The SAE chapters from both Louisiana Tech and the University of Texas are under investigation as well. Allegations have formed concerning members in each chapter of the fraternity, but they have yet to be substantiated.
There are some cases that the fraternity acknowledges occurred more than 20 years ago. A member of the SAE headquarters commented on this, saying, “Although we cannot change the past, we can learn from the present and alter the future.”
While this statement is encouraging, it does not tell us what measures should be taken to begin to alter the future. The SAE incident was public and appalling, but what about the more private cases of racism, such as inside a classroom? What kind of actions are being taken against those who use racial slurs in a less public setting?

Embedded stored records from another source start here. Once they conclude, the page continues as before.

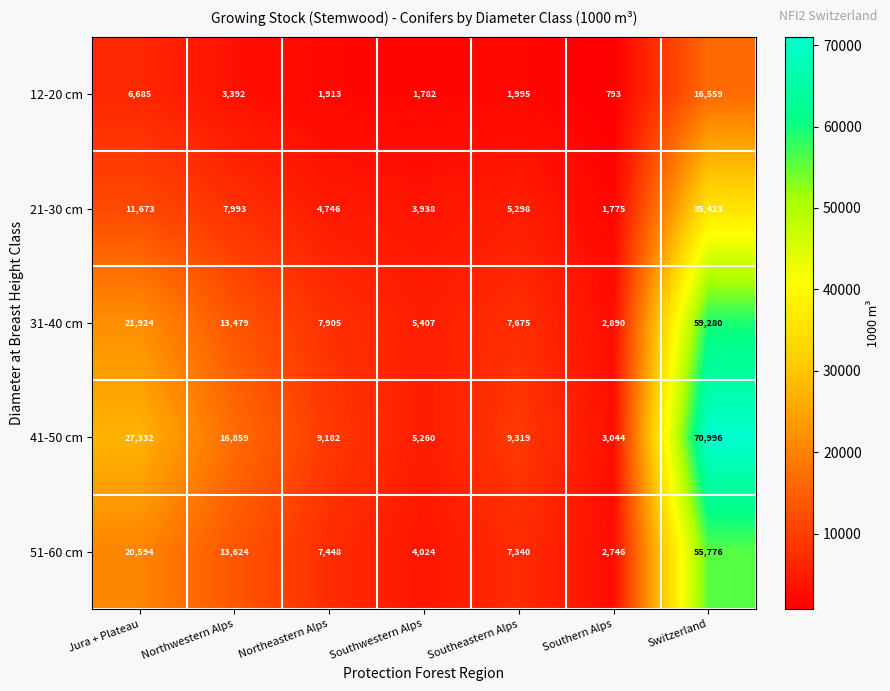

Is the value of 51-60 cm at Northwestern Alps greater than the value of 31-40 cm at Northwestern Alps?

Yes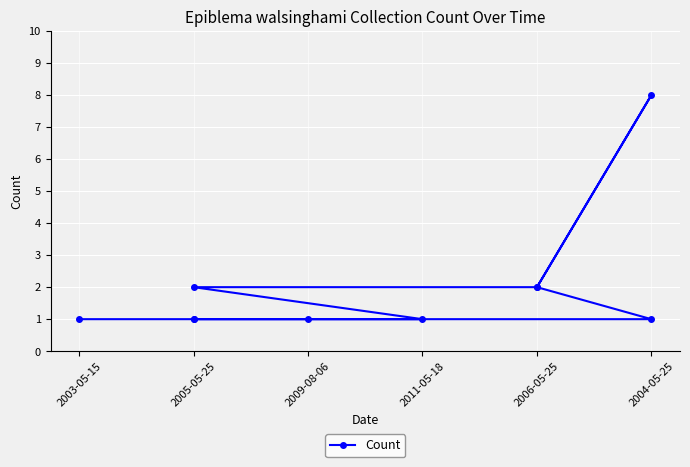

At which category does the chart reach its minimum across all series?

2003-05-15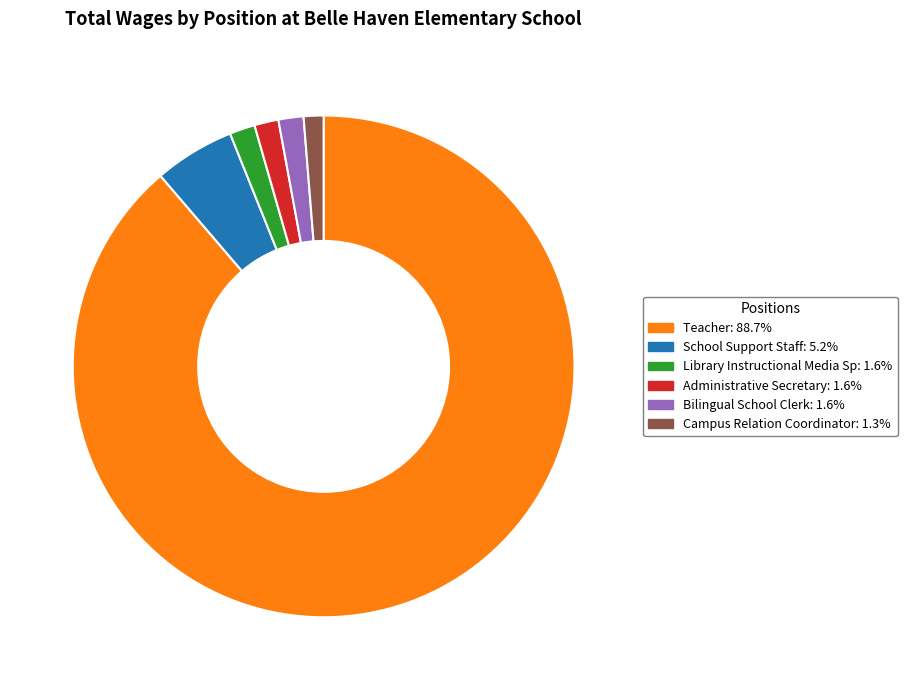

Between Administrative Secretary and School Support Staff, which is larger?

School Support Staff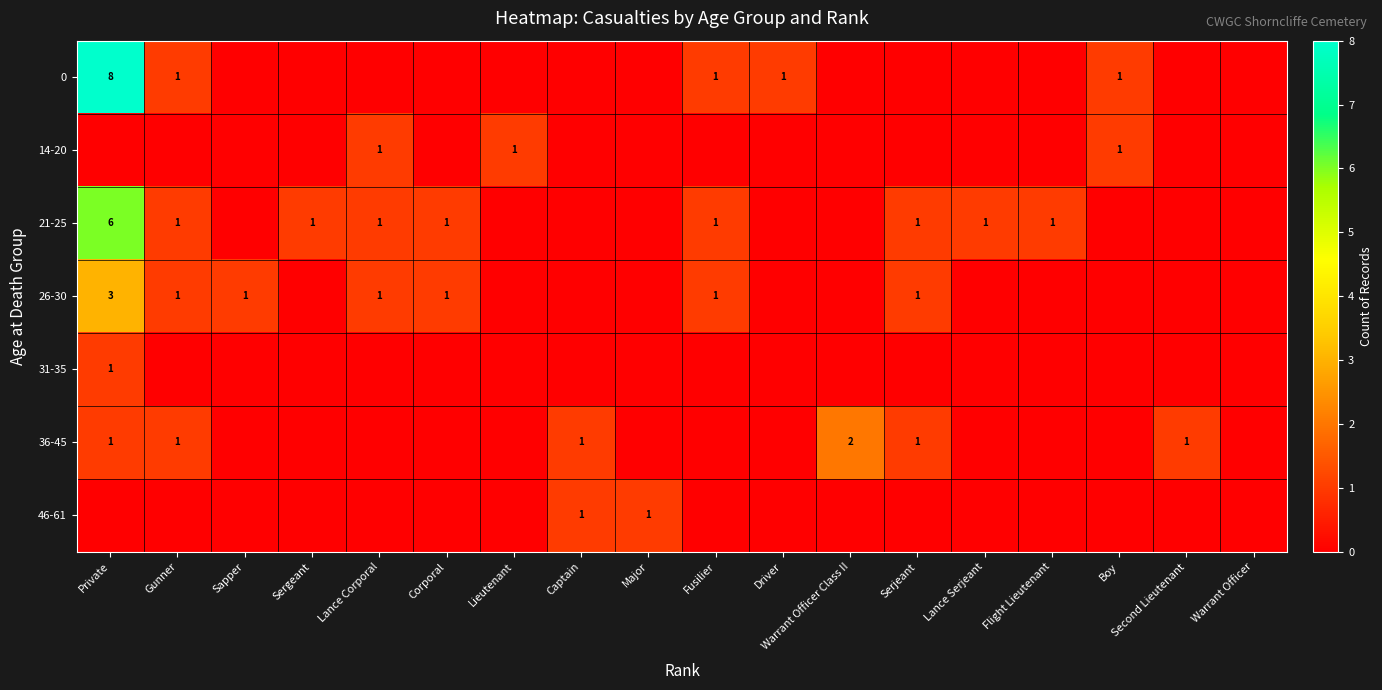

The value of 36-45 at Private is 1. True or false?

True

“I went to a predominantly white high school,” said Sierra Turner, an African American sophomore at the University Mary Washington, who has experience dealing with the results of racism. She explained that black students did not receive the same privileges as the white students did.
“For example, one time there were racial riot threats that were made by the white students, saying they were going to bring ropes to class and hang the black students,” she explained. “Instead of going after the white students, the administration searched the black students for weapons before entering the school.”
Danielle Howard, another African American sophomore attending UMW, said she is astonished as to why the color of her skin makes such a difference in how she is treated.
“We’re people too, you know? But for some odd reason it’s hard for people to see us as equals simply because of the color of our skin. It’s such a strange thing, to hate someone because they don’t look like you,” said Howard.
If people think racism is a thing of the past, they are unfortunately mistaken. The incident at OU is living proof of this. However, OU and the SAE fraternity are not the only places where it exists. Racism exists on our very own campus.
“I have heard of students having problems with racism on campus. I know recently there has been a lot of problems on social media involving racist comments,” said Turner.
Racism exists everywhere. And, as Boren noted, “It is time we send messages that are very strong and clear” that cannot be tolerated.